A local cheese packaging company is finally brie-ing itself. WAMC’s Samantha Simmons recently toured Hudson Valley Creamery’s facilities after it won gold at the World Championship Cheese Contest in Wisconsin.
Until last year, Hudson Valley Creamery didn’t have labels that sported their company. But now, the brand that brings recognition to the Hudson Valley can be found in several areas across the country – but not yet locally.
The goat cheese manufacturer is owned by a France-based company, Triballat, which owns two other U.S.-based companies.
Joe Alstat is the company’s quality manager. And a fun fact about him, his least favorite product to taste test is the lemon cheese.

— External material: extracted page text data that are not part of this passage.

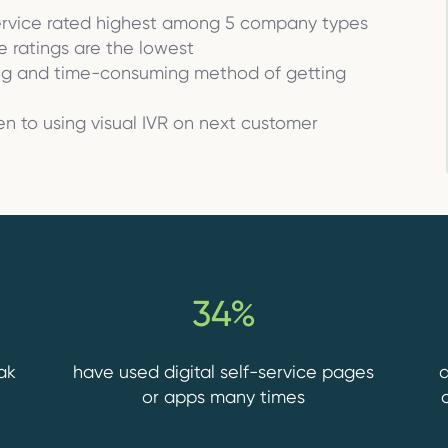
ervice rated highest among 5 company types
e ratings are the lowest
ing and time-consuming method of getting
n to using visual IVR on next customer
34%
ak
have used digital self-service pages
a
or apps many times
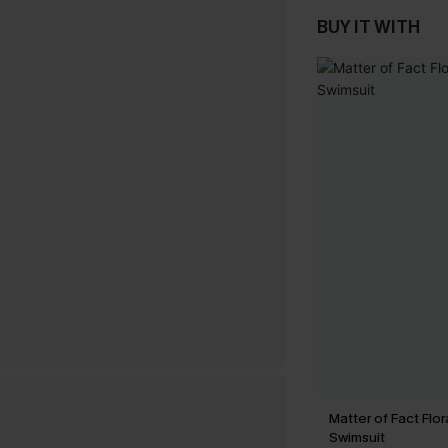
BUY IT WITH
Matter of Fact Flo
Swimsuit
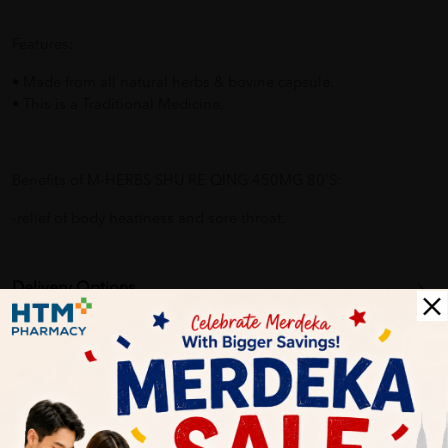
Features:
• Made from all natural herbs & bovine capsule.
• This is a Traditional Medicine.
Benefits of M-HERBS SHU RE QING 450MG 80'S:
-relief of body heatiness and sore throat.
Delivery Options
Self Pickup
Express Delivery
Standard Shipping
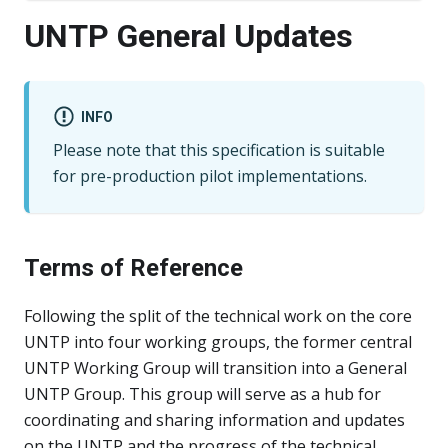
UNTP General Updates
INFO
Please note that this specification is suitable
for pre-production pilot implementations.
Terms of Reference
Following the split of the technical work on the core
UNTP into four working groups, the former central
UNTP Working Group will transition into a General
UNTP Group. This group will serve as a hub for
coordinating and sharing information and updates
on the UNTP and the progress of the technical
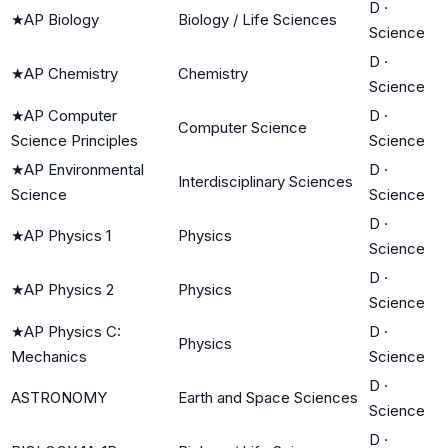
D
·
★
AP Biology
Biology / Life Sciences
Science
D
·
★
AP Chemistry
Chemistry
Science
★
AP Computer
D
·
Computer Science
Science Principles
Science
★
AP Environmental
D
·
Interdisciplinary Sciences
Science
Science
D
·
★
AP Physics 1
Physics
Science
D
·
★
AP Physics 2
Physics
Science
★
AP Physics C:
D
·
Physics
Mechanics
Science
D
·
ASTRONOMY
Earth and Space Sciences
Science
D
·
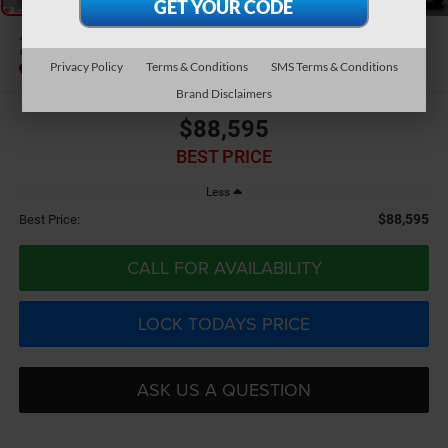
2026
RAM 3500
Limited
Privacy Policy
Terms & Conditions
SMS Terms & Conditions
Brand Disclaimers
$88,595
BEST PRICE
Less
$88,595
Best Price:
CALL FOR AVAILABILITY
LOCK TODAYS PRICE
ASK US A QUESTION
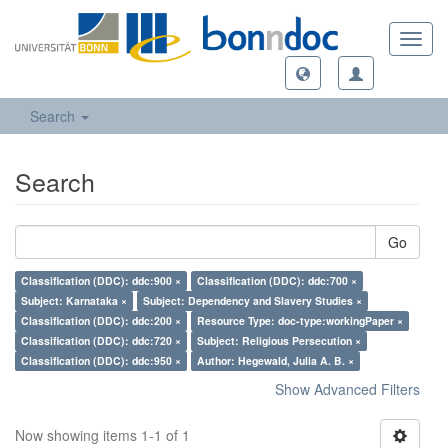
Toggl
navig
Search
Search
Go
Classification (DDC): ddc:900 ×
Classification (DDC): ddc:700 ×
Subject: Karnataka ×
Subject: Dependency and Slavery Studies ×
Classification (DDC): ddc:200 ×
Resource Type: doc-type:workingPaper ×
Classification (DDC): ddc:720 ×
Subject: Religious Persecution ×
Classification (DDC): ddc:950 ×
Author: Hegewald, Julia A. B. ×
Show Advanced Filters
Now showing items 1-1 of 1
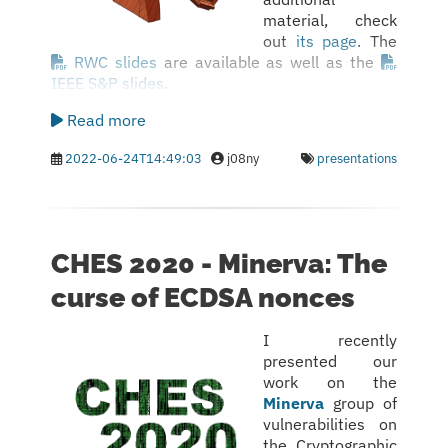
material, check
out
its page
. The
RWC slides
are available as well as the
IEEE S&P slides
.
Read more
2022-06-24T14:49:03
j08ny
presentations
CHES 2020 - Minerva: The
curse of ECDSA nonces
I recently
presented our
work on the
Minerva
group of
vulnerabilities on
the Cryptographic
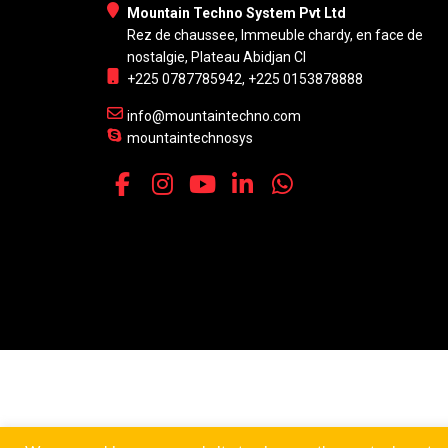
Mountain Techno System Pvt Ltd
Rez de chaussee, Immeuble chardy, en face de
nostalgie, Plateau Abidjan CI
+225 0787785942, +225 0153878888
info@mountaintechno.com
mountaintechnosys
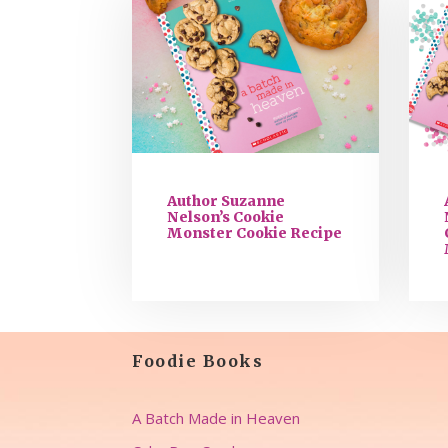
Author Suzanne
Nelson’s Cookie
Monster Cookie Recipe
Foodie Books
A Batch Made in Heaven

Alstat explained how the company, who imports it cheese, processes and packages it.
“It's frozen on a 40-foot container, and then essentially it's in large pallets that weigh about 1500-2000 pounds apiece, and we have to pull them out of the freezer, defrost them, and then it's about three-day defrost time,” Alstat said. “We then take those logs, cut them open, put them into a big 1500-pound mixer, [it] mixes it all up, and then we extrude it using essentially what is a sausage stuffer into the goat cheese logs. And then we have our people take those logs and put it into our packaging.”

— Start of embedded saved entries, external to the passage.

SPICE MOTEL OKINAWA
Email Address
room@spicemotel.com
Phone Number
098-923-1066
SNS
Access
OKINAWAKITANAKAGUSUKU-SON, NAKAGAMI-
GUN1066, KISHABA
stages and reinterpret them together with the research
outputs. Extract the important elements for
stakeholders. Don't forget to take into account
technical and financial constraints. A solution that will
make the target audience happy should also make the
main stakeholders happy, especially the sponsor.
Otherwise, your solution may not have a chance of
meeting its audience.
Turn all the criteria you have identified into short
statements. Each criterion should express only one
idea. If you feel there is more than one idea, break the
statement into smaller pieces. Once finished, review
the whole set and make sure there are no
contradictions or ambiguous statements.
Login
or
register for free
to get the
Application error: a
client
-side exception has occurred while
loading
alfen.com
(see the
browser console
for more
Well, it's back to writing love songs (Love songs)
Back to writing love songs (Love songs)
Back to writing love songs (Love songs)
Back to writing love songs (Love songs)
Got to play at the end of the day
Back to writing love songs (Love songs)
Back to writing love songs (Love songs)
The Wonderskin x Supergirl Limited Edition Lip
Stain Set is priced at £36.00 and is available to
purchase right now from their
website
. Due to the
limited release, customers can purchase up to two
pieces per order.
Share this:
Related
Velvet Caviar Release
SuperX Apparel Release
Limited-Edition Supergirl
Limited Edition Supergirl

Right now, production team members work five days a week on one shift. Alstat says the busiest time of year is around the holidays. On average, they package 10,000 pounds of product a day. Other tasks include filling dry ingredient rooms with product that goes into the cheese like the lemon that Alstat dislikes, as well as garlic, herbs, various fruits, honey, and more.

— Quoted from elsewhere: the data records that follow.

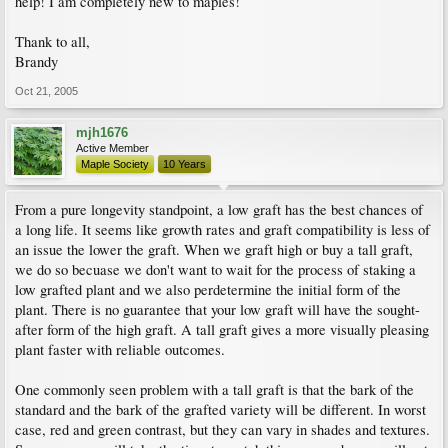
help! I am completely new to maples!
Thank to all,
Brandy
Oct 21, 2005
mjh1676
Active Member
Maple Society
10 Years
From a pure longevity standpoint, a low graft has the best chances of
a long life. It seems like growth rates and graft compatibility is less of
an issue the lower the graft. When we graft high or buy a tall graft,
we do so becuase we don't want to wait for the process of staking a
low grafted plant and we also perdetermine the initial form of the
plant. There is no guarantee that your low graft will have the sought-
after form of the high graft. A tall graft gives a more visually pleasing
plant faster with reliable outcomes.
One commonly seen problem with a tall graft is that the bark of the
standard and the bark of the grafted variety will be different. In worst
case, red and green contrast, but they can vary in shades and textures.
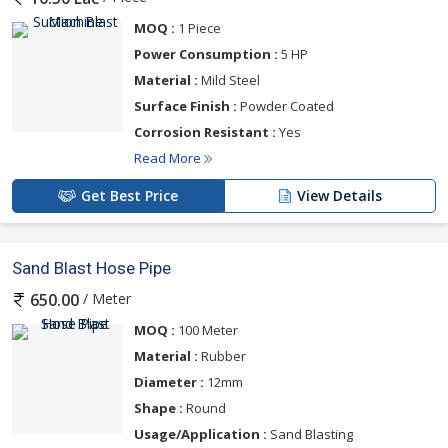
MOQ :
1 Piece
Power Consumption :
5 HP
Material :
Mild Steel
Surface Finish :
Powder Coated
Corrosion Resistant :
Yes
Read More
Get Best Price
View Details
Sand Blast Hose Pipe
/ Meter
650.00
MOQ :
100 Meter
Material :
Rubber
Diameter :
12mm
Shape :
Round
Usage/Application :
Sand Blasting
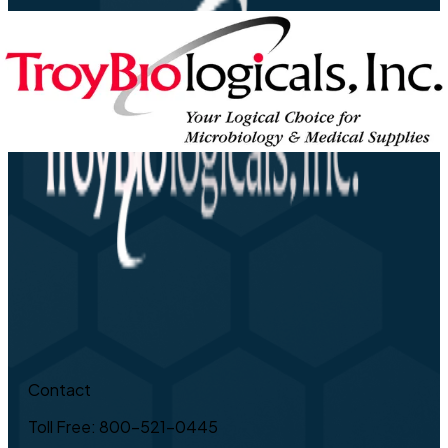
Contact
Toll Free: 800-521-0445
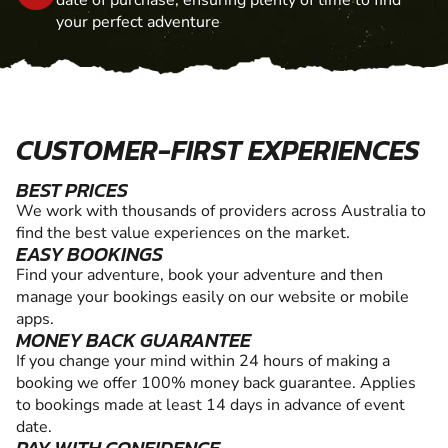
your perfect adventure
CUSTOMER-FIRST EXPERIENCES
BEST PRICES
We work with thousands of providers across Australia to
find the best value experiences on the market.
EASY BOOKINGS
Find your adventure, book your adventure and then
manage your bookings easily on our website or mobile
apps.
MONEY BACK GUARANTEE
If you change your mind within 24 hours of making a
booking we offer 100% money back guarantee. Applies
to bookings made at least 14 days in advance of event
date.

Alstat says the company is working to get its namesake branded cheese out, but they have a lot of work to do. Alstat says the company packages for other brands for volume reasons – bigger cheese brands want to have every cheese on their cracker.
“We can't necessarily say who we make the cheese for, because it's, you know, we're having non disclosures, but we do produce a lot of cheese for a lot of other brands,” Alstat said.
Like many small businesses, the company says it has been impacted by the Trump administration’s tariffs. The company’s COO Nancy Kipp says they’re not experiencing shipping delays, but increased tariffs will cause a likely 15% increase in transportation costs due to the current oil prices.
But Alstat says the creamery aims to keep quality high and prices low.
“I think a lot of people, they see goat cheese and they think, ‘oh, it's specialty cheese. I can't afford it,’” Alstat said. “But I mean a lot of customers that we sell to are value stores, and the fact that you can walk into a store and buy a four-ounce log of cheese for $1.99 or $2.50, I think that's the real value in it.”
But what does it mean to be a cheese manufacturer when they don’t have their own farm?
Alstat took me on a tour of the facility, where workers were packaging two-pound containers of crumble… the same crumble HVC just won gold for at the World Cheese Championship in Wisconsin. And soon, they’ll have a machine that automatically fills crumble containers that are currently being filled by hand.
Then we take a look at the moulder extruder, which shapes the soft goat cheese into logs.
“Essentially, it's able to take the cheese. There's a vacuum pump. It sucks it down, and then pushes it out through this pipe, and there's a guillotine that cuts it. And we have different dies to make different sizes of cheese, you know, we verify the weight and everything, and then, yeah, it’s just all the different types pushed out,” Alstat said. “But this is essentially the same machine that they use to make, like, hot dogs, it's and sausage and everything.”
Before we take off our protective hairnets, suits, and booties, Alstat told me things don’t always go to plan. In one corner of the production room, an employee was unwrapping already processed cheeses because of a mistake on the line the day before. But Alstat says it’s an easy fix – ratios were off, making the honey cheese’s taste not optimal.
“It had too much honey,” Alstat said. “So, we’re reworking it. So, we have to unwrap them all, unfortunately, and then we're going to reprocess it and get the formula right,” Alstat said.
“Interesting.”
“Yeah, diabetics, if it has too much sugar in it, there's a nutrition label, like, that's a food safety hazard,” Alstat said.